Our infrastructure team is designing a real-time event processing engine for a financial client. We are researching what is Apache Spark used for within cloud technology environments when handling continuous telemetry data. Can its structured streaming APIs reliably process live Kafka topics with low latency while maintaining strict fault-tolerance guarantees?
3 answers
In cloud infrastructure, answering what is Apache Spark used for centers heavily on its Structured Streaming framework. It is used to process live, high-throughput data feeds by breaking the continuous stream into small, manageable micro-batches or using its continuous processing engine for sub-millisecond latencies. It integrates natively with message brokers like Apache Kafka or AWS Kinesis, applying windowed aggregations, fraud detection state checks, and instantaneous schema validations before streaming the refined telemetry data into cloud data lakes.
Are you planning to host your streaming Spark clusters on self-managed EC2 instances using Kubernetes, or are you looking at fully managed cloud offerings like Databricks or Amazon EMR?

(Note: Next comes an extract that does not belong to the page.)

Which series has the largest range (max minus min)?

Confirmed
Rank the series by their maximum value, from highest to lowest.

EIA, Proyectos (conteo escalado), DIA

Do not overlook Spark's checkpointing capabilities. It provides an exact-once processing guarantee which is mandatory for financial ledger stream auditing.

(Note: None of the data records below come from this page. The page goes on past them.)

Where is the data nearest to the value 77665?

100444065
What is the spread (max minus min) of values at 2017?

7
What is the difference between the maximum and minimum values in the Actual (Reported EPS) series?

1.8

That is a crucial architecture point, Rebecca. Ensuring zero data loss or duplication through write-ahead logs and state checkpoints is exactly why enterprise cloud networks trust Spark for heavy financial event processing.
We are actively leaning toward a fully managed Databricks architecture. Hand-configuring cluster auto-scaling, node replication, and memory allocation parameters inside a raw Kubernetes deployment introduces too much operational friction for our cloud engineers when we need to focus on core streaming logic.